Exercise text:
☆ ☆ ☆ ☆ ☆ ☆ ☆

17–18 Sept 2018
Alan Turing Institute, London
Europe/London timezone

Radio Galaxy Classification with Deep Learning

18 Sept 2018, 14:45
15m

Speaker

Ms Vesna Lukic (PhD candidate University of Hamburg)

Description

Abstract: Machine learning techniques have proven to be increasingly useful in astronomical applications over the last few years, for example in object classification, estimating redshifts and data mining. A topic of current interest is to classify radio galaxy morphology, as it gives us insight into the nature of the AGN, surrounding environment and evolution of the host galaxy. The task of performing classifications manually is tedious, especially with the development of future surveys that probe more deeply and widely into search-space, such as the SKA and EMU. This necessitates the use of automated techniques. Convolutional neural networks are a machine learning technique that have been very successful in image classification, due to their ability to capture high-dimensional features in the data. A drawback of the technique is the use of the pooling operation, which results in information loss and does not preserve the relative position of features in the image. Capsule networks however are able to preserve this information with the use of dynamic routing via capsules. We explore a convolutional neural network architecture against variations of Capsule network setups and evaluate their performance in replicating the classifications of radio galaxies detected by LOFAR.

Biography: I completed a Bachelor of Engineering/Science and Masters of Physics at the University of Melbourne. Afterwards I worked as a research assistant in Bioinformatics for almost 4 years, implementing software algorithms and statistics to analyse genetic data, running NGS pipelines on sequencing data of individuals in pedigrees with rare diseases to identify rare potentially disease-causing variants, and researching in-silico gene prioritisation using Allen Human Brain Atlas data to identify potentially co-expressed genes. I am currently at the University of Hamburg completing a PhD on using deep learning techniques to classify radio galaxies, with the first publication exploring the classification of sources from the Radio Galaxy Zoo, where an accuracy of 94.8% was achieved on Data Release 1, when classifying into 3 classes of data.

☆ ☆ ☆ ☆ ☆ ☆ ☆

Record excerpts:

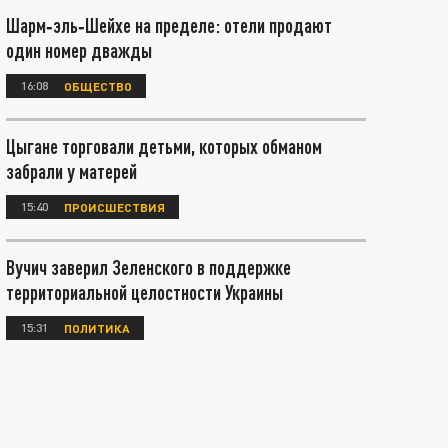
Шарм‑эль‑Шейхе на пределе: отели продают
один номер дважды
16:08
ОБЩЕСТВО
Цыгане торговали детьми, которых обманом
забрали у матерей
15:40
ПРОИСШЕСТВИЯ
Вучич заверил Зеленского в поддержке
территориальной целостности Украины
15:31
ПОЛИТИКА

☆ ☆ ☆ ☆ ☆ ☆ ☆

Task brief: In the talk page on radio galaxy classification, what accuracy did the speaker's first publication achieve on Data Release 1? The rows are not used in this exercise.

Response to the exercise: 94.8%, when classifying into 3 classes of data.